MEMORY RESEARCH LABORATORY | DEPARTMENT OF PSYCHOLOGY

Research

In our lab, we seek answers to the following sorts of questions: What cognitive and neural mechanisms are involved in the creation of memories? What cognitive and neural processes are affected (or not) by healthy aging and Alzheimer’s disease? How are emotional memories processed, and how do social factors influence remembering? What do we know about our own memory functions (metamemory), and how does this knowledge vary across individuals? 

Use the boxes below to explore some of our current lines of research and associated news/media coverage. 

False Memories and Retrieval Monitoring Mechanisms

A depiction of the constructive processes of episodic memory retrieval adapted from Gallo (2010).

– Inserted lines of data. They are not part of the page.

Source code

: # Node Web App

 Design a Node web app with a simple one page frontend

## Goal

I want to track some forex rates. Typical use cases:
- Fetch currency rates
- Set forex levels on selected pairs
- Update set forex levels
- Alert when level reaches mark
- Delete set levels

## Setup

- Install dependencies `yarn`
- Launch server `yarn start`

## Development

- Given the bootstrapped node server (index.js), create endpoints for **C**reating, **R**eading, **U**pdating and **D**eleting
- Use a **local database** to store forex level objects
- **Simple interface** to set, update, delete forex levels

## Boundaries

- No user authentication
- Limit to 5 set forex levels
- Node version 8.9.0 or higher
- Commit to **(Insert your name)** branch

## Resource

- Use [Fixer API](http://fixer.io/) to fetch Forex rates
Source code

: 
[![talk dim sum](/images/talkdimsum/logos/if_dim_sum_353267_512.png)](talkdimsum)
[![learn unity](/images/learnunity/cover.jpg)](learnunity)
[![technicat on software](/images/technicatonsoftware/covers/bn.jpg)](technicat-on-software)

Retrieval monitoring can be defined as the cognitive search and evaluation processes that people use when attempting to recollect events from memory. When retrieval monitoring fails, memories can be distorted.  Using carefully designed behavioral tasks as well as neuroimaging (fMRI), our lab aims to understand the psychological mechanisms involved in retrieval monitoring, as well as the different factors involved in false memory creation. For an overview of our research on the different retrieval monitoring mechanisms that are known to affect false memory creation — in both the lab and in life — see Gallo & Lampinen (2016, Oxford Handbook of Metamemory), and also see Gallo (2013, Current Directions) and Gallo (2010, Memory & Cognition). For our recent study exploring individual differences in cognitive abilities and their relationship to “paranormal beliefs”, see Gray & Gallo (2016, Memory & Cognition)

Media coverage:

Memory and Metacognition in Aging and Alzheimer’s Disease

fMRI evidence for aging-related decrease in the visual details associated with subjectively vivid memories

(from McDonough et al., 2014, NeuroImage)

Normal cognitive aging is sometimes associated with reduced performance on memory tests, but not always.  Alzheimer’s disease causes qualitatively different and more severe impairments. Using behavioral tasks, subjective reports, and neuroimaging (fMRI), our lab studies differences – and similarities – between younger and older adults on tasks of memory and cognition, as well as the extent that people are aware of their own cognitive abilities (known as “metacognition”). A better understanding of these mechanisms will help us to more effectively disentangle normal aging from the earliest stages of Alzheimer’s disease, and to ultimately design more effective treatments. We have also been exploring the effects of social factors on cognitive performance in older adults (stereotype threat, see Wong & Gallo, 2016, Memory). These social factors have important clinical implications because they suggest that reduced performance on cognitive tests in older adults and corresponding differences in brain activity do not necessarily implicate neural decline.